After launching the model, users send a request as usual. Refer to other documentation pages on how to request a particular input/output modality, such as examples/online_serving/text_to_image/openai_chat_client.py.

Configuration Reference¶

`--diffusers-load-kwargs`¶

Passed as-is to DiffusionPipeline.from_pretrained().

This is suitable for model-specific configurations not available through the vLLM-Omni interface. For example: --diffusers-load-kwargs '{"use_safetensors": true}'.

When a parameter is available in the vLLM-Omni interface, it will be adapted here. But if that parameter is simultaneously set in both the vLLM-Omni interface and diffusers_load_kwargs, the latter will take precedence.

`--diffusers-call-kwargs`¶

Passed to pipeline.__call__().

This is suitable for sampling parameters not available through the vLLM-Omni interface (such as online serving payloads).

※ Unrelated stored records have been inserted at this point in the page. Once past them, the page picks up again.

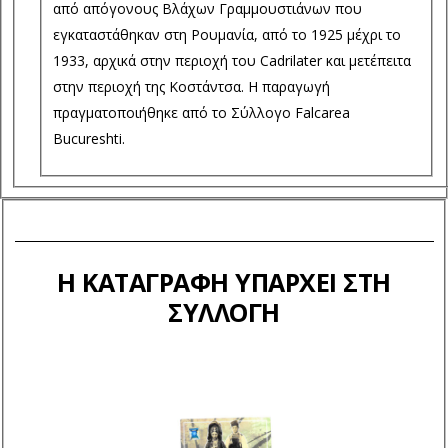
από απόγονους Βλάχων Γραμμουστιάνων που
εγκαταστάθηκαν στη Ρουμανία, από το 1925 μέχρι το
1933, αρχικά στην περιοχή του Cadrilater και μετέπειτα
στην περιοχή της Κοστάντσα. Η παραγωγή
πραγματοποιήθηκε από το Σύλλογο Falcarea
Bucureshti.
Η ΚΑΤΑΓΡΑΦΉ ΥΠΆΡΧΕΙ ΣΤΗ
ΣΥΛΛΟΓΉ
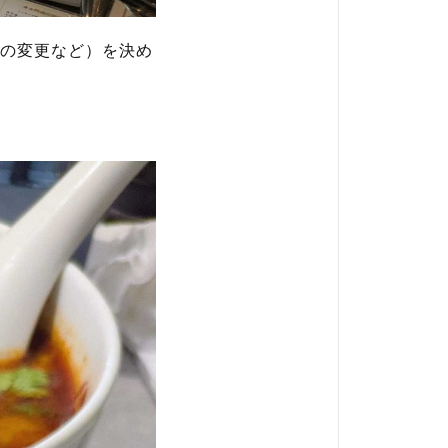
の変更など）を決め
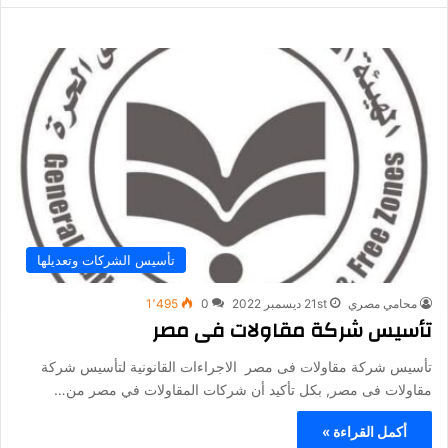
تأسيس الشركات وتعديلها
محامي مصري
21st ديسمبر 2022
0
1٬495
تأسيس شركة مقاولات فى مصر
تأسيس شركة مقاولات فى مصر الاجراءات القانونية لتأسيس شركة
مقاولات فى مصر, بكل تأكيد أن شركات المقاولات في مصر من…
أكمل القراءة »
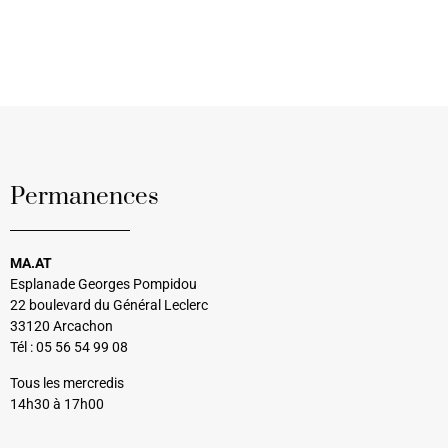
Permanences
MA.AT
Esplanade Georges Pompidou
22 boulevard du Général Leclerc
33120 Arcachon
Tél : 05 56 54 99 08
Tous les mercredis
14h30 à 17h00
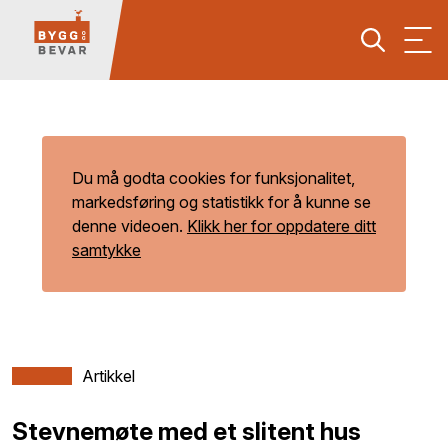
Du må godta cookies for funksjonalitet,
markedsføring og statistikk for å kunne se
denne videoen.
Klikk her for oppdatere ditt
samtykke
Artikkel
Stevnemøte med et slitent hus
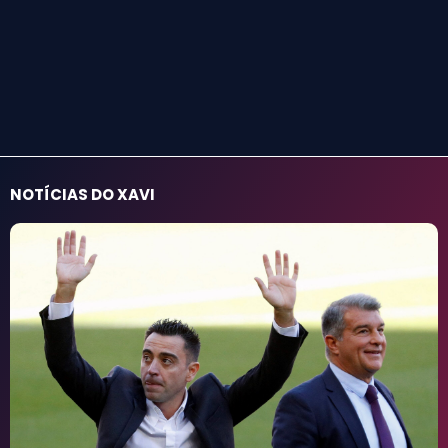
NOTÍCIAS DO XAVI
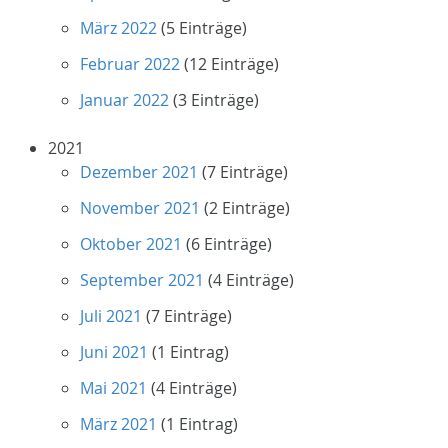
März 2022
(5 Einträge)
Februar 2022
(12 Einträge)
Januar 2022
(3 Einträge)
2021
Dezember 2021
(7 Einträge)
November 2021
(2 Einträge)
Oktober 2021
(6 Einträge)
September 2021
(4 Einträge)
Juli 2021
(7 Einträge)
Juni 2021
(1 Eintrag)
Mai 2021
(4 Einträge)
März 2021
(1 Eintrag)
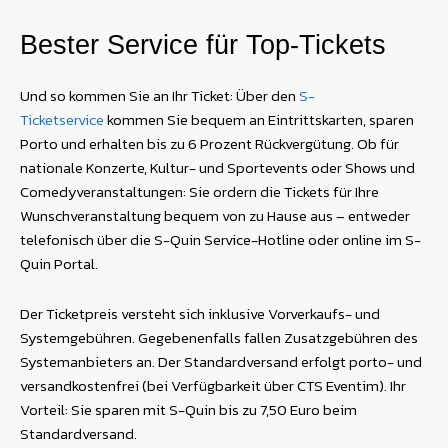
Bester Service für Top-Tickets
Und so kommen Sie an Ihr Ticket: Über den
S-
Ticketservice
kommen Sie bequem an Eintrittskarten, sparen
Porto und erhalten bis zu 6 Prozent Rückvergütung. Ob für
nationale Konzerte, Kultur- und Sportevents oder Shows und
Comedyveranstaltungen: Sie ordern die Tickets für Ihre
Wunschveranstaltung bequem von zu Hause aus – entweder
telefonisch über die S-Quin Service-Hotline oder online im S-
Quin Portal.
Der Ticketpreis versteht sich inklu­sive Vorverkaufs- und
Systemgebühren. Gegebenenfalls fallen Zusatz­gebühren des
Systemanbieters an. Der Standardversand erfolgt ­porto- und
versandkostenfrei (bei Verfügbarkeit über CTS Eventim). Ihr
Vorteil: Sie sparen mit S-Quin bis zu 7,50 Euro beim
Standardversand.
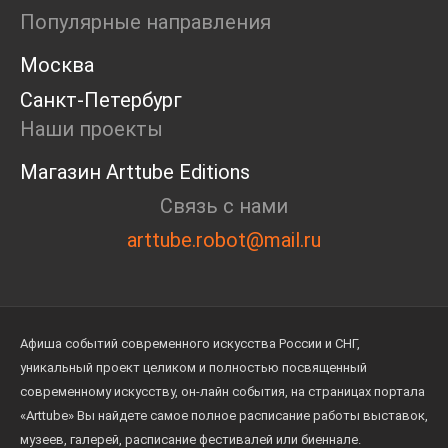
Популярные направления
Москва
Санкт-Петербург
Наши проекты
Магазин Arttube Editions
Связь с нами
arttube.robot@mail.ru
Афиша событий современного искусства России и СНГ,
уникальный проект целиком и полностью посвященный
современному искусству, он-лайн события, на страницах портала
«Arttube» Вы найдете самое полное расписание работы выставок,
музеев, галерей, расписание фестивалей или биеннале.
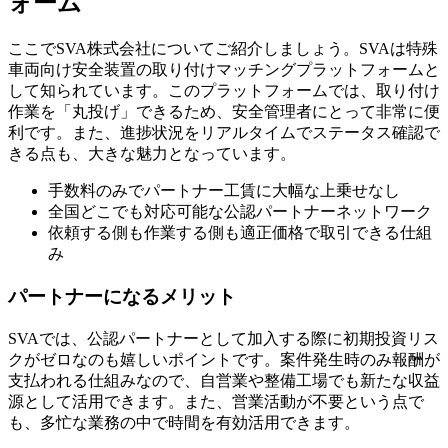
ォーム
ここでSVA株式会社についてご紹介しましょう。SVAは特殊
車両向け安全装置の取り付けマッチングプラットフォームと
して知られています。このプラットフォームでは、取り付け
作業を「丸投げ」できるため、安全管理者にとって非常に便
利です。また、進捗状況をリアルタイムでステータス確認で
きる点も、大きな魅力となっています。
手数料のみでパートナー工賃に大幅な上乗せなし
全国どこでも対応可能な公認パートナーネットワーク
依頼する側も作業する側も適正価格で取引できる仕組
み
パートナーになるメリット
SVAでは、公認パートナーとして加入する際に初期投資リス
クがゼロなのも嬉しいポイントです。案件発生時のみ報酬が
支払われる仕組みなので、自営業や整備工場でも新たな収益
源として活用できます。また、営業活動が不要という点で
も、多忙な業務の中で時間を有効活用できます。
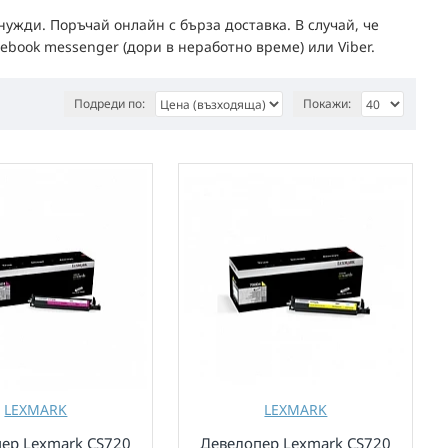
ужди. Поръчай онлайн с бърза доставка. В случай, че
ebook messenger (дори в неработно време) или Viber.
Подреди по:
Покажи:
LEXMARK
LEXMARK
ер Lexmark CS720
Девелопер Lexmark CS720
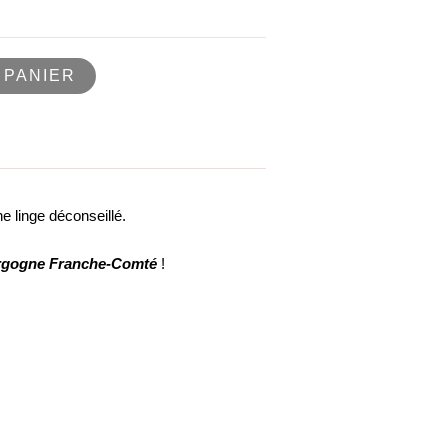
 PANIER
 linge déconseillé.
ourgogne Franche-Comté
!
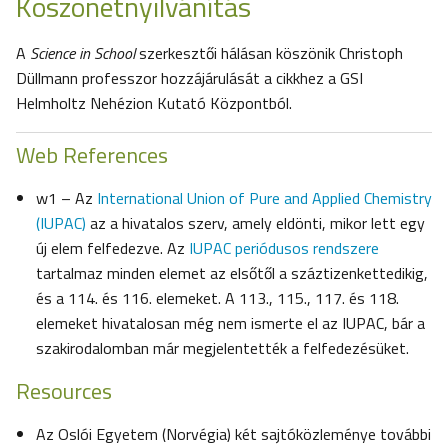
Köszönetnyilvánítás
A
Science in School
szerkesztői hálásan köszönik Christoph
Düllmann professzor hozzájárulását a cikkhez a GSI
Helmholtz Nehézion Kutató Központból.
Web References
w1 – Az
International Union of Pure and Applied Chemistry
(IUPAC)
az a hivatalos szerv, amely eldönti, mikor lett egy
új elem felfedezve. Az
IUPAC periódusos rendszere
tartalmaz minden elemet az elsőtől a száztizenkettedikig,
és a 114. és 116. elemeket. A 113., 115., 117. és 118.
elemeket hivatalosan még nem ismerte el az IUPAC, bár a
szakirodalomban már megjelentették a felfedezésüket.
Resources
Az Oslói Egyetem (Norvégia) két sajtóközleménye további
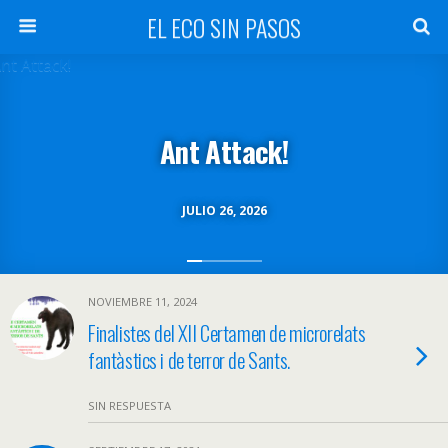
EL ECO SIN PASOS
Ant Attack!
JULIO 26, 2026
NOVIEMBRE 11, 2024
Finalistes del XII Certamen de microrelats
fantàstics i de terror de Sants.
SIN RESPUESTA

When a parameter is available in the vLLM-Omni interface, it will be adapted here. But if that parameter is simultaneously set in both the vLLM-Omni interface and diffusers_call_kwargs, the former will take precedence (because it is set at request time).

Note

In vLLM-Omni, the default values for some sampling parameters may be different from diffusers. Consider referring to OmniDiffusionSamplingParams for the default sampling parameters in the vLLM-Omni interface, and the corresponding diffusers pipeline's __call__ function documentation.

Quantization¶

Use diffusers_load_kwargs for Diffusers-native quantization options. If diffusers_load_kwargs["quantization_config"] is provided as a dictionary, the diffusers backend builds a Diffusers quantization config and lets Diffusers validate it before calling DiffusionPipeline.from_pretrained().

The diffusers backend also provides a small compatibility shortcut for vLLM-Omni quantization configs when diffusers_load_kwargs does not already contain quantization_config. Currently this maps online/dynamic fp8 and online/dynamic int8 to Diffusers/TorchAO dynamic quantization for transformer components such as transformer or transformer_2. This path requires torchao to be installed.

For example, the CLI can request dynamic FP8 through the vLLM-Omni interface:

vllm serve "Qwen/Qwen-Image" \
    --omni \
    --diffusion-load-format diffusers \
    --quantization-config '{"method": "fp8"}'

Other vLLM-Omni quantization methods, such as gguf, modelopt, mxfp4, mxfp8, serialized checkpoints, static FP8 configs, and layer-name skip lists such as ignored_layers, are intentionally not translated by this compatibility shortcut. Use Diffusers-native configuration through diffusers_load_kwargs or a native vLLM-Omni pipeline for those cases.

Attention Backends¶

The diffusers backend converts vLLM-Omni standard of attention backend setting to diffusers standard.

Specifically for FLASH_ATTN, it will first attempt to use FlashAttention-3 and then FlashAttention-2.

For each attempted version of FLASH_ATTN and SAGE_ATTN, it will first try to load the attention backend from HuggingFace kernels library, then without.

For unsuccessful attention selection or TORCH_SDPA, it will use the PyTorch's default attention backend.

The loaded attention backend and the failed attempts (if any) are logged to console.

Model Specific Settings¶

The model loading and inference strictly follows the diffusers library, and they may be different from vLLM-Omni's native interface for some specific models. Users are encouraged to double-check the model pipeline's interface in diffusers' official documentation. Some particular examples are below.

Wan Series¶

The Wan series video generation models takes boundary_ratio and flow_shift during model initialization (ref), not during inference.

Since our OmniDiffusionConfig contains these two values (source), we can directly pass --boundary-ratio and --flow-shift arguments to vllm serve command.

vllm serve "Wan2.2-T2V-A14B-Diffusers" \
    --omni \
    --boundary-ratio 0.875 \
    --flow-shift 3 \
    --diffusion-load-format diffusers

These extra CLI args will be attempted to pass as-is to the OmniDiffusionConfig dataclass and being accessible during model loading time. Special routines inside the pipeline adapter ensures that they are set properly.